Work item | Your result should be the lines holding the word "middle", copied from the entries below.

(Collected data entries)
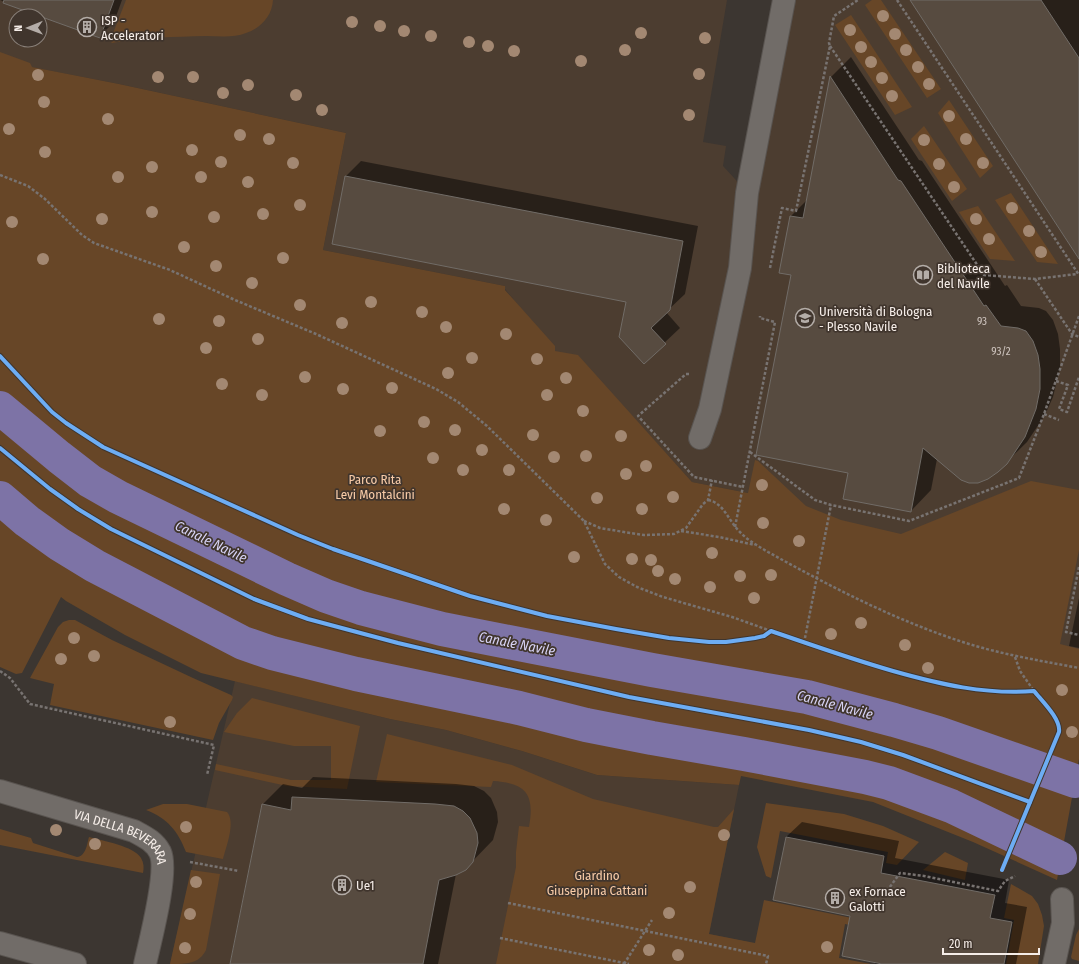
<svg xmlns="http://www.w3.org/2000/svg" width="1079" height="964" viewBox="0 0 1079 964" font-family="'Fira Sans Condensed',sans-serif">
  <rect width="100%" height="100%" fill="#3c3631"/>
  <g fill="#4c3d30" fill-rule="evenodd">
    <path d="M0,0H727L703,142L726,146L723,166L747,192L784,0H1079V661L748,493L692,482L632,416L555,351L505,289V286L323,250L346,133L119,84L0,61ZM16,16H40V40H16Z"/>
    <polygon points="235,681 390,719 446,730 522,751 597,775 739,785 709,934 778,948 775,964 170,964"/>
  </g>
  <g fill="#674627">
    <path d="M126,0H273C272,16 261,28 246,33C234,38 219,36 206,36C174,37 143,37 112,43L110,41Z"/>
    <polygon points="872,0 881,0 941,89 927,98 865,5"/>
    <polygon points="851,15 912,107 895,115 835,25"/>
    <polygon points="0,52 30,63 32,67 119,84 346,133 323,250 505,286 505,290 555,346 555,351 578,355 692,482 748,493 755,460 758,461 806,506 841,520 901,534 1031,481 1079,490 1079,550 1060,644 1079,649 1079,759 1057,880 973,842 873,802 741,776 739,785 597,775 522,751 446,730 390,719 201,673 125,635 66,601 61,597 22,673 16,674 0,667"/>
    <polygon points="949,100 993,166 980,178 938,113"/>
    <polygon points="924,126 967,189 952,201 911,139"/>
    <polygon points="1011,193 1058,264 1037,262 995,200"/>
    <polygon points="978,206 1015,261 990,259 959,212"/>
    <polygon points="69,620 75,620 112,640 193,678 231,695 233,697 232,700 219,723 213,740 50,705 54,684 30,678 58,627 63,622"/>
    <polygon points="252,698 360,726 347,789 287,786 215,770 216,764 291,780 331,780 331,746 294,746 224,732 237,713"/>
    <path d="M387,734L512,765L593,799L714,827H718L734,809L709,934L755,943L764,900L881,924L879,931L845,924L839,958L871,964H496L516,867V852L519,826L529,827C535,794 526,783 493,781L491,787L376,782Z"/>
    <polygon points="766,803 844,814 883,826 919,842 897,865 886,863 888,852 780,831 771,878 766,876 757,847"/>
    <path d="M163,804H187L227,812C236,822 226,847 223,859L186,852C178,831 167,818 146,810Z"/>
    <path d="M0,829L31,838L33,843L77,857C86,856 87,844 89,837C103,841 134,846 141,858C144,863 144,868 143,873L0,845Z"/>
    <polygon points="945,852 968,863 965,880 923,870"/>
    <path d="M191,870L220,874L206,950C199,964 187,964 170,964Z"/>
    <polygon points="1011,884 1032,896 1038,904 1042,915 1044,926 1038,964 1006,964 1014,920 1004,918"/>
    <polygon points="1079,929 1079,961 1072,959 1071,957 1076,935"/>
  </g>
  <g fill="#0007">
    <polygon points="0,0 122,0 114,22 99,37"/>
    <polygon points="911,0 1079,0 1079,259"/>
    <polygon points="851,57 919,160 922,161 1005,286 1007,285 1021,306 1039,308 1046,311 1053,320 1058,334 1060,349 1060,368 1053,397 1045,415 1027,442 997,471 937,459 931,490 911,511 849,472 792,274 791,216 807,200 831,77"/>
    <polygon points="361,161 698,226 685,294 666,312 680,328 644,362 627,301 333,244 346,176"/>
    <polygon points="1079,598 1079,648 1069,646"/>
    <polygon points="313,777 456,784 474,786 484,791 491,798 497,812 498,822 493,840 465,869 456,874 438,964 230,964 263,804 283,784 302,788"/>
    <polygon points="802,822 899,841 895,858 1009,880 1005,903 1027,907 1016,964 875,964 876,962 851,915 774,900 786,837"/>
  </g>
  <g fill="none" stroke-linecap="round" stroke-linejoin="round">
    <g stroke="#7d73a6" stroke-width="34">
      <polyline points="0,408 59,457 90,481 118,497 287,579 326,596 361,608 442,629 534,647 652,670 807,697 894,720 938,733 1075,781"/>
      <polyline points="0,498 27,521 59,544 95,566 243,643 272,653 356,674 519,708 586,725 652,738 744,754 865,777 889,783 951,806 1060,858"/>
    </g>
  </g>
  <g fill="#574b40" stroke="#716c67">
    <polygon points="4,0 114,0 100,38 3,3"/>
    <polygon points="910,0 1041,0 1079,58 1079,259"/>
    <polygon points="830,76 898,180 901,181 984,306 986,305 1001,326 1018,328 1026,331 1033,341 1038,355 1040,369 1040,389 1036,409 1025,437 1007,464 998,472 988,479 978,483 969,483 961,480 923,448 911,512 843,499 848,473 756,455 791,275 779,273 790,216 803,218"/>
    <polygon points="345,176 683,241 670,310 651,328 666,344 644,364 619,337 626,302 332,244"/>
    <polygon points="292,797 435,804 454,806 463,811 470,818 477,833 478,843 473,862 466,870 456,875 439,880 423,964 230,964 262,804 291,810"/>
    <polygon points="786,837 884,856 881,873 995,895 990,918 1012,922 1004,964 882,964 842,956 850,916 773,900"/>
  </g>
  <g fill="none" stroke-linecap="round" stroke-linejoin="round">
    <defs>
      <g id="minor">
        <polyline points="700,438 710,409 740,268 747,193 784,0"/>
        <path id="s1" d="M0,791L134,831C145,837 154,841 160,852C169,871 150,941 145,964"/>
        <polyline points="0,943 75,964"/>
        <polyline points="1054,964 1063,923 1062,899"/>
      </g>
    </defs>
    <use href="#minor" stroke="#595450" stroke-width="24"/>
    <g stroke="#787371" stroke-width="2.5" stroke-dasharray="3 2" stroke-linecap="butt">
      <polyline points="897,0 1079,275"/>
      <polyline points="830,46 984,275 1035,279 1077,274"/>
      <polyline points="0,175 28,186 45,199 82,235 94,243 170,270 235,300 316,334 436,389 458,402 487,426 584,521 605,564 619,577 637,587 663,597 732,617 771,631"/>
      <polyline points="770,268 782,208 796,211 830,46 829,43 834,16 858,0"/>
      <polyline points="1035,279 1072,334 1079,337"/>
      <polyline points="689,374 686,374 638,416 694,477 743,487"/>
      <polyline points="1056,381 1068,385 1059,409 1067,412 1079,377"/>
      <polyline points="1044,414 1059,420"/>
      <polyline points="750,452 815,500 831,505 909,521 1019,478 1044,414 1079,316"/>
      <path d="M708,500C724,503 728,520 739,531C747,540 758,546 768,552C833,588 899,622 969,644C1005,655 1042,661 1079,668"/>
      <polyline points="584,521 600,528 624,532 644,535 674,534 686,528 703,504 708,500 712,480"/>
      <polyline points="735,527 775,322 760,318 760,316"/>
      <polyline points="681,531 719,537 755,545"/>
      <polyline points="1079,567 1066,632 1079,635"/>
      <polyline points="804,643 831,505"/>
      <polyline points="1015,657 1020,671 1034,691"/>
      <polyline points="0,671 10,678 30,704 214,745 207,775"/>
      <polyline points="1011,795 1030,802"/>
      <polyline points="190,862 239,871"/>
      <polyline points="884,895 900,873 924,876 998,891 1005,881 1015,876"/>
      <polyline points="508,903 768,956 766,964"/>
      <polyline points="500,938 629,964"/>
      <polyline points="624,964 652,920"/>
    </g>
    <use href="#minor" stroke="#716c68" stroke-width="22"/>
    <defs>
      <g id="cycleway">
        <path d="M0,356L52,412L66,423L103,447L298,535L333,549L470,596L547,616L616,629L669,638L709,642H726L755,638L764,636L771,631C812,645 851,659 893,671C939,684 986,695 1034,691C1042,701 1061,719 1059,732L1002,870"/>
        <polyline points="0,448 50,489 78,509 111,529 254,599 308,619 398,643 629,697 809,730 861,742 903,755 1030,802"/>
      </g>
    </defs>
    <use href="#cycleway" stroke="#40352d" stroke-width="6"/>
    <use href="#cycleway" stroke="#6dadf4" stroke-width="4"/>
  </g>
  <g fill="#a38872">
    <circle cx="883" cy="16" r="6"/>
    <circle cx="352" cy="22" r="6"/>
    <circle cx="380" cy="26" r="6"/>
    <circle cx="850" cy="30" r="6"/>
    <circle cx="404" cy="31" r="6"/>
    <circle cx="641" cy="33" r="6"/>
    <circle cx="895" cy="34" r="6"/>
    <circle cx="431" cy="36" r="6"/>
    <circle cx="705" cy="38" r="6"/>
    <circle cx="469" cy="42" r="6"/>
    <circle cx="488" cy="46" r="6"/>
    <circle cx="861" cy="47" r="6"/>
    <circle cx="625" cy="50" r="6"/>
    <circle cx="906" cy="50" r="6"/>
    <circle cx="514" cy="51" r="6"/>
    <circle cx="581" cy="61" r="6"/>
    <circle cx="871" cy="62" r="6"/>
    <circle cx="918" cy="67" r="6"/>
    <circle cx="699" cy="74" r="6"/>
    <circle cx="38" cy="75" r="6"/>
    <circle cx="158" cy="77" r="6"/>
    <circle cx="193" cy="77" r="6"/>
    <circle cx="882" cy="78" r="6"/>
    <circle cx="929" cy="84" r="6"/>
    <circle cx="248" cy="85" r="6"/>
    <circle cx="223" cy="93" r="6"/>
    <circle cx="296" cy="95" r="6"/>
    <circle cx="892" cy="96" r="6"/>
    <circle cx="44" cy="102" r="6"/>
    <circle cx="322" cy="110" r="6"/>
    <circle cx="689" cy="115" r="6"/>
    <circle cx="949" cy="116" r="6"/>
    <circle cx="108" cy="119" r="6"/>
    <circle cx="9" cy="129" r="6"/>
    <circle cx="240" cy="135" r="6"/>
    <circle cx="269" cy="139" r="6"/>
    <circle cx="966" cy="139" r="6"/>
    <circle cx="924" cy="140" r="6"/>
    <circle cx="192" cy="150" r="6"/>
    <circle cx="45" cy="152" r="6"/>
    <circle cx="221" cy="162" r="6"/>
    <circle cx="293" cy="163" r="6"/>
    <circle cx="983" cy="163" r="6"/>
    <circle cx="939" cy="164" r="6"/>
    <circle cx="152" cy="167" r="6"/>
    <circle cx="118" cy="177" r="6"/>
    <circle cx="201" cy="177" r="6"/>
    <circle cx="248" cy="182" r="6"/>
    <circle cx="954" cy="187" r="6"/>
    <circle cx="300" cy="205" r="6"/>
    <circle cx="1012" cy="208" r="6"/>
    <circle cx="152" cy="212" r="6"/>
    <circle cx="263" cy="214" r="6"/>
    <circle cx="214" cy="217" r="6"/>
    <circle cx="102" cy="219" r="6"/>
    <circle cx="976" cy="219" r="6"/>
    <circle cx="12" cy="222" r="6"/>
    <circle cx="1029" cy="231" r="6"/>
    <circle cx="989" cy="239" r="6"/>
    <circle cx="184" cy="247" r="6"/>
    <circle cx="1041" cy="252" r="6"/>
    <circle cx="283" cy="258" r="6"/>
    <circle cx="43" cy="259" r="6"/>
    <circle cx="216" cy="266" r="6"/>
    <circle cx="252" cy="283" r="6"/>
    <circle cx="371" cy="302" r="6"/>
    <circle cx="300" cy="305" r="6"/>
    <circle cx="422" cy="312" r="6"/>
    <circle cx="159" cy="319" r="6"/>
    <circle cx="219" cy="321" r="6"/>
    <circle cx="342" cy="323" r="6"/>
    <circle cx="446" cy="327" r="6"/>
    <circle cx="506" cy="334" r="6"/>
    <circle cx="258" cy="339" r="6"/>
    <circle cx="206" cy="348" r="6"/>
    <circle cx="472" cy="358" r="6"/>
    <circle cx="537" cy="359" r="6"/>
    <circle cx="448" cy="373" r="6"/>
    <circle cx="305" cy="377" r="6"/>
    <circle cx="566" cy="378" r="6"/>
    <circle cx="222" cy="384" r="6"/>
    <circle cx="392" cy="388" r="6"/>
    <circle cx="343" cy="389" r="6"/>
    <circle cx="262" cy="395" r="6"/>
    <circle cx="547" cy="395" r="6"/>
    <circle cx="583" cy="411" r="6"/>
    <circle cx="424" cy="422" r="6"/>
    <circle cx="455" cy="430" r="6"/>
    <circle cx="380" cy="431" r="6"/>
    <circle cx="533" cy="435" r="6"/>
    <circle cx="621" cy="436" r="6"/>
    <circle cx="482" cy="450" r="6"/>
    <circle cx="586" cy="456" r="6"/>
    <circle cx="554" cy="457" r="6"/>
    <circle cx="433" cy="458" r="6"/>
    <circle cx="646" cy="466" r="6"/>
    <circle cx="463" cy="470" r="6"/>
    <circle cx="509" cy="470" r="6"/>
    <circle cx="626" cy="474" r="6"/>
    <circle cx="762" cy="485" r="6"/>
    <circle cx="673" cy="497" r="6"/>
    <circle cx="597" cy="498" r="6"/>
    <circle cx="504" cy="509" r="6"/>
    <circle cx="642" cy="509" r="6"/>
    <circle cx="546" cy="520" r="6"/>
    <circle cx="763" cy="523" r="6"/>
    <circle cx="799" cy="541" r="6"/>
    <circle cx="712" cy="553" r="6"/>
    <circle cx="574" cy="557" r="6"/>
    <circle cx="632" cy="559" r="6"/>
    <circle cx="651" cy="560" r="6"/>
    <circle cx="658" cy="571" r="6"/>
    <circle cx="771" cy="575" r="6"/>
    <circle cx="740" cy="576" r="6"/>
    <circle cx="675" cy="579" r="6"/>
    <circle cx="710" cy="587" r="6"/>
    <circle cx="754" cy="598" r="6"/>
    <circle cx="861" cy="623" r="6"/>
    <circle cx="831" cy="634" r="6"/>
    <circle cx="74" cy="638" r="6"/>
    <circle cx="905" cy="645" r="6"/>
    <circle cx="94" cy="656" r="6"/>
    <circle cx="61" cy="659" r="6"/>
    <circle cx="928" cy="668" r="6"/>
    <circle cx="1062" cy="690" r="6"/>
    <circle cx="170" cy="722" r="6"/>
    <circle cx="1072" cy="732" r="6"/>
    <circle cx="186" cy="827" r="6"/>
    <circle cx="56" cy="830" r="6"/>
    <circle cx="724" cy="835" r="6"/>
    <circle cx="95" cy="844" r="6"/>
    <circle cx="196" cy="882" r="6"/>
    <circle cx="690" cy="887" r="6"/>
    <circle cx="669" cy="913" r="6"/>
    <circle cx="190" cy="914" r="6"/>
    <circle cx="827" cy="947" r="6"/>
    <circle cx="185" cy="948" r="6"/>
    <circle cx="649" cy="950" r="6"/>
    <circle cx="678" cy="955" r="6"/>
  </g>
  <defs>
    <symbol id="building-ring" viewBox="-11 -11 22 22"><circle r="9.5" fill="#40352d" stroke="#b4ada8" stroke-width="1.5"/><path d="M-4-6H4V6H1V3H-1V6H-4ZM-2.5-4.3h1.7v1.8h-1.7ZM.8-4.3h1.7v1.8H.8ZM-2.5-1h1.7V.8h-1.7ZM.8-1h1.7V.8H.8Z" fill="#b4ada8"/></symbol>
    <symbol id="library-ring" viewBox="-11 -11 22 22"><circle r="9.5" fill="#40352d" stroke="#b4ada8" stroke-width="1.5"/><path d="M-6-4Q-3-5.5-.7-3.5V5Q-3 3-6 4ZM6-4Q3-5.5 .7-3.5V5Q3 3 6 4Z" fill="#b4ada8"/></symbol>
    <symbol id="university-ring" viewBox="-11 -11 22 22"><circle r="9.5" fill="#40352d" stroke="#b4ada8" stroke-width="1.5"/><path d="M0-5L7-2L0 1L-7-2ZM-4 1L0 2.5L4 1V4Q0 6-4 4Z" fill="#b4ada8"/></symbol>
  </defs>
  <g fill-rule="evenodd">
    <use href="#building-ring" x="76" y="16" width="22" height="22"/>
    <use href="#library-ring" x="912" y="264" width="22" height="22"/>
    <use href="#university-ring" x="794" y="307" width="22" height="22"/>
    <use href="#building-ring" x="331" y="874" width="22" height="22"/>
    <use href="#building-ring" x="824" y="887" width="22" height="22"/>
  </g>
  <g text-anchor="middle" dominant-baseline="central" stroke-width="3.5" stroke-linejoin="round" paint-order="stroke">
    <g font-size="11" fill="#cec4be">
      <text x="982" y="321">93</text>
      <text x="1001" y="351">93/2</text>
    </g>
    <g font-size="13" fill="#f5ede8" stroke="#40352d" text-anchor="start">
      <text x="101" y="20">ISP -<tspan x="101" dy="15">Acceleratori</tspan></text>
      <text x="937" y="268">Biblioteca<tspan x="937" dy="15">del Navile</tspan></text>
      <text x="819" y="311">Università di Bologna<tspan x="819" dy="15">- Plesso Navile</tspan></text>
      <text x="356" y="885">Ue1</text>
      <text x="849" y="891">ex Fornace<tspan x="849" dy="15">Galotti</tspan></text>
    </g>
    <g font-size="13" fill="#f8cba7" stroke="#40352d">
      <text x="375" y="479">Parco Rita<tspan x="375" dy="15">Levi Montalcini</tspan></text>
      <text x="597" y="875">Giardino<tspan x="597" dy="15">Giuseppina Cattani</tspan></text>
    </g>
    <g font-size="13" fill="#f5ede8" stroke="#40352d">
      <text stroke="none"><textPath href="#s1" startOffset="132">VIA DELLA BEVERARA</textPath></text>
    </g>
    <g font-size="14" font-style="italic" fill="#d7d3f5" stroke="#40352d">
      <text transform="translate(211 542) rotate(26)">Canale Navile</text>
      <text transform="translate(517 644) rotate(11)">Canale Navile</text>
      <text transform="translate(835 705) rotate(15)">Canale Navile</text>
    </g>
  </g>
  <g transform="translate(28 28) rotate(269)"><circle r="19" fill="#40352d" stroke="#887f78"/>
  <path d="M0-3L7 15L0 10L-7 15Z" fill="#b4ada8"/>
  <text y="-6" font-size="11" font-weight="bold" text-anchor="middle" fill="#f5ede8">N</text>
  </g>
  <path d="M943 948v6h96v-6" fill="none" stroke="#f5ede8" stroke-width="2"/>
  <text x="949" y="948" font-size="12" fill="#f5ede8" stroke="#40352d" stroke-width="3" paint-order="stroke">20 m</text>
</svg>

Task solution |
  <g text-anchor="middle" dominant-baseline="central" stroke-width="3.5" stroke-linejoin="round" paint-order="stroke">
  <text y="-6" font-size="11" font-weight="bold" text-anchor="middle" fill="#f5ede8">N</text>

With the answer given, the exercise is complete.